María Libertad Márquez y Francisco Serrano. Ganas de periodismo

María Libertad Márquez y Francisco Serrano

Foto: Julio Albarrán / Texto: David Martos

Comenzamos el jueves con dos voces jóvenes. La colombiana María Libertad Márquez quería dedicarse a la realización audiovisual. “Dijimos… vamos a montar algo, y montamos una productora”. Elabora documentales de contenido social, financiados por las ONG que quieren reflejar su trabajo en productos audiovisuales. En el encuentro, nos muestra un cortometraje sobre la labor de la Iglesia en las zonas de conflicto: concretamente en Nariño, una región en la que están presentes los paramilitares, las guerrillas y el Ejército. “En todos los pueblos puede que no haya un puesto de salud, pero siempre hay una iglesia.

A los desplazados no sólo les dicen que se tienen que ir de sus tierras, donde nacieron, sino que “se realizan actos públicos con el proposito de atemorizarlos, violan a las mujeres… La guerrilla mina para que el Ejército no pueda avanzar, y la población siempre queda en la mitad.” El cortometraje no se va a publicar, no se va a emitir ni en Colombia ni en el extranjero. Los protagonistas “tenían mucho miedo, había mucha tensión en la grabación. Tuvimos que tomas decisiones, había negociaciones.” Por eso la Iglesia decidió que el vídeo no se iba a publicar, “porque se ponía en riesgo la vida de las personas que allí aparecían”. En Colombia hay más de 4 millones de desplazados.

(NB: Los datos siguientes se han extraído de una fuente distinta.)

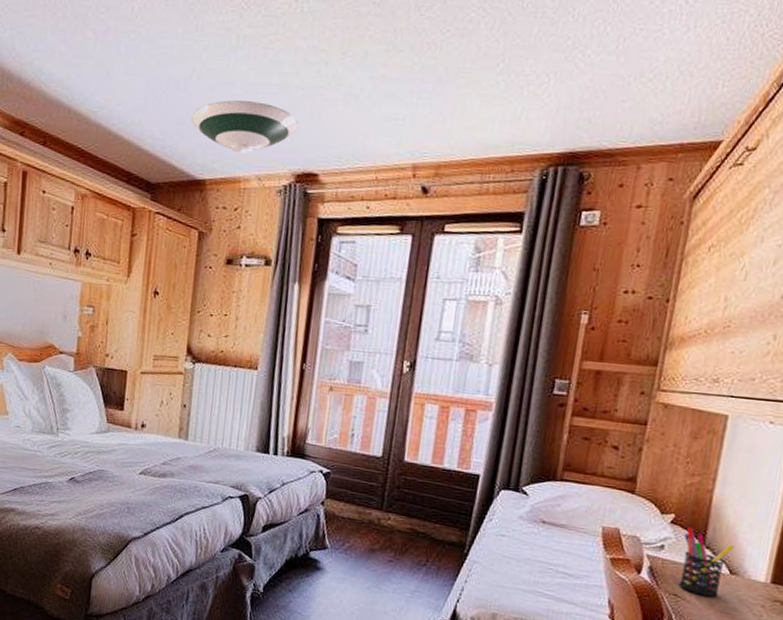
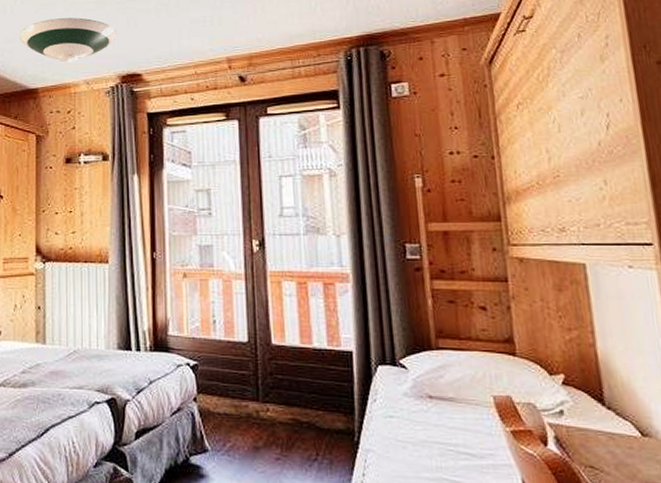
pen holder: present [678,527,735,597] -> none [580,387,638,465]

Francisco Serrano mira a los ojos a los alumnos. “¿Por qué lo hice? Porque estaba absolutamente indignado.” Lo que hizo fue reflejar la realidad de Melilla a través de un documental. “Soy periodista. Me quedé allí 17 meses. No podía hacer nada en los medios [tradicionales], tuve que hacer esto.” Todo comenzó en noviembre del año 2007, con la visita del rey Juan Carlos a la ciudad autónoma. “A partir de la visita del rey sabía que quería hacer algo, allí hay una complejidad enorme.” Se lo sugirió un amigo: “¿por qué no haces un documental?” Tardó 6 semanas en grabarlo solo, con su pequeña cámara, su mochila y compatibilizando la tarea con su trabajo en la televisión y la prensa. “Tuve que realizar un planning especial, porque nadie sabía que lo estaba grabando”.

“Me censuraron, no quisieron que publicase imágenes de la Filmoteca. Hice periodismo de mochila, entrevisté a los protagonistas preguntando cosas que no tenían nada que ver con el documental; para iluminar, me llevaba mi propio flexo.” Francisco ha sufrido el rechazo de las ONG, pero ha recibido el apoyo de melillenses que han conseguido dar con su dirección de correo electrónico. Para publicarlo “he tenido que hacer un blog y colgarlo en internet. Otro periodismo es posible, un periodismo de calidad humana.”